• _EXERCISE OBJECTIVE_
The exercise asks you to copy every line below in which "համարների" appears.

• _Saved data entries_
· · · ·

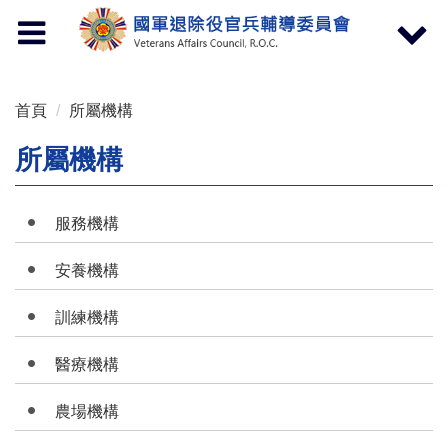
按 Enter 到主內容區
Toggle
Toggle
navigation
navigat
首頁
所屬機構
所屬機構
服務機構
安養機構
訓練機構
醫療機構
農場機構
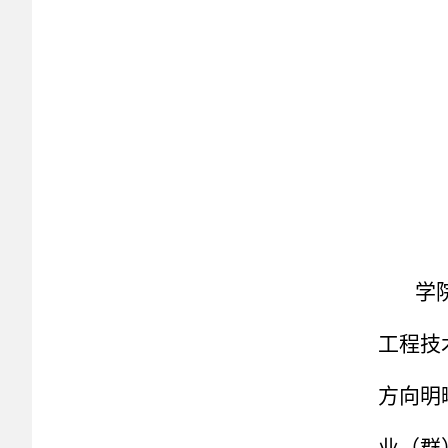
学
工程技
方向明
业（群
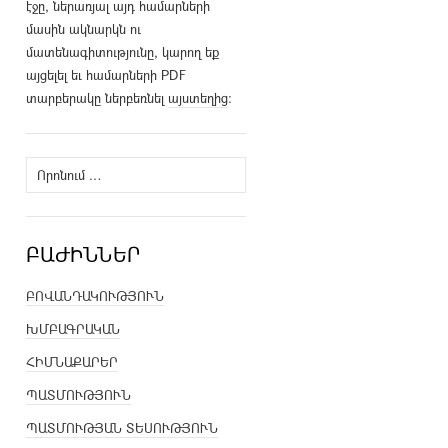
էջը, ներառյալ այդ համարների
մասին ակնարկն ու
մատենագիտությունը, կարող եք
այցելել եւ համարների PDF
տարբերակը ներբեռնել
այստեղից
։
Որոնել՝
ԲԱԺԻՆՆԵՐ
ԲՈՎԱՆԴԱԿՈՒԹՅՈՒՆ
ԽՄԲԱԳՐԱԿԱՆ
ՀԻՄՆԱՔԱՐԵՐ
ՊԱՏՄՈՒԹՅՈՒՆ
ՊԱՏՄՈՒԹՅԱՆ ՏԵՍՈՒԹՅՈՒՆ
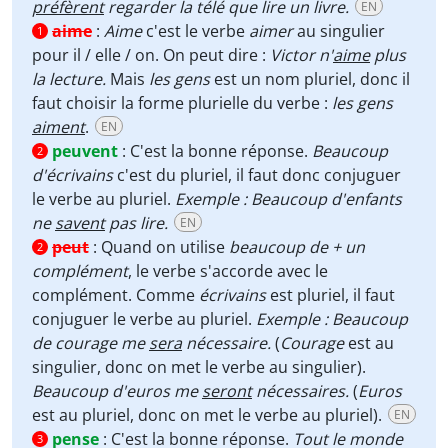
préfèrent
regarder la télé que lire un livre.
EN
aime
:
Aime
c'est le verbe
aimer
au singulier
1
pour il / elle / on. On peut dire :
Victor n'
aime
plus
la lecture.
Mais
les gens
est un nom pluriel, donc il
faut choisir la forme plurielle du verbe :
les gens
aiment
.
EN
peuvent
:
C'est la bonne réponse.
Beaucoup
2
d'écrivains
c'est du pluriel, il faut donc conjuguer
le verbe au pluriel.
Exemple : Beaucoup d'enfants
ne
savent
pas lire.
EN
peut
:
Quand on utilise
beaucoup de + un
2
complément
, le verbe s'accorde avec le
complément. Comme
écrivains
est pluriel, il faut
conjuguer le verbe au pluriel.
Exemple : Beaucoup
de courage me
sera
nécessaire.
(
Courage
est au
singulier, donc on met le verbe au singulier).
Beaucoup d'euros me
seront
nécessaires.
(
Euros
est au pluriel, donc on met le verbe au pluriel).
EN
pense
:
C'est la bonne réponse.
Tout le monde
3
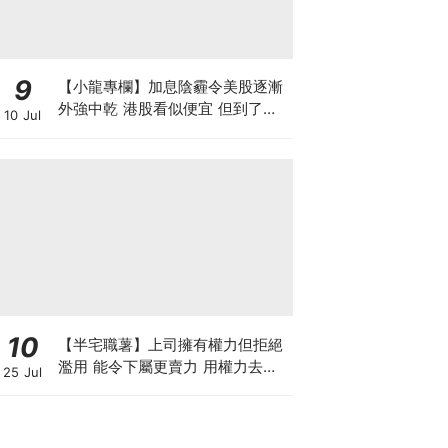
9
【小龍專欄】加息陰霾令美股逐漸
外強中乾 港股看似便宜 但到了撈
10 Jul
底的時候了嗎？
10
【半宅職薯】上司擁有權力但拒絕
濫用 能令下屬更賣力 用權力去迫
25 Jul
人服從 雖簡單但得不到民心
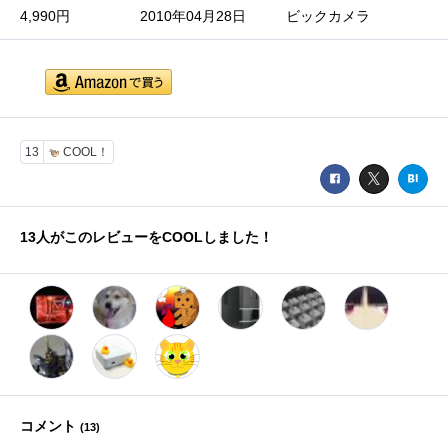
4,990円
2010年04月28日
ビックカメラ
13
COOL！
13
人がこのレビューをCOOLしました！
コメント
(
13
)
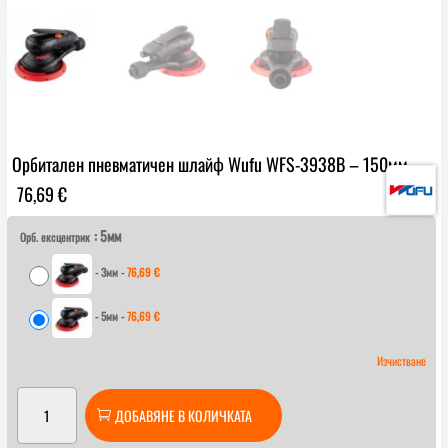
Орбитален пневматичен шлайф Wufu WFS-3938B – 150мм
76,69
€
: 5мм
Орб. ексцентрик
-
3мм
-
76,69
€
-
5мм
-
76,69
€
Изчистване
количество
ДОБАВЯНЕ В КОЛИЧКАТА
за
Орбитален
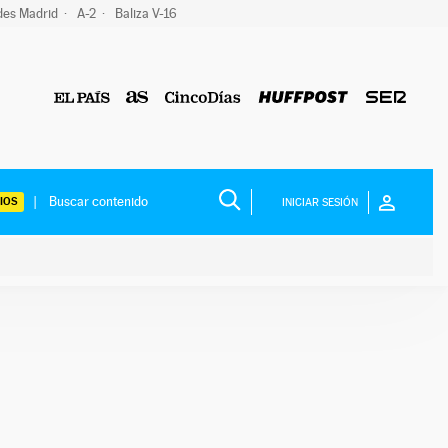
des Madrid
A-2
Baliza V-16
IOS
INICIAR SESIÓN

· · · ·

• _OUTPUT OF THE TASK_
էջը, ներառյալ այդ համարների
այցելել եւ համարների PDF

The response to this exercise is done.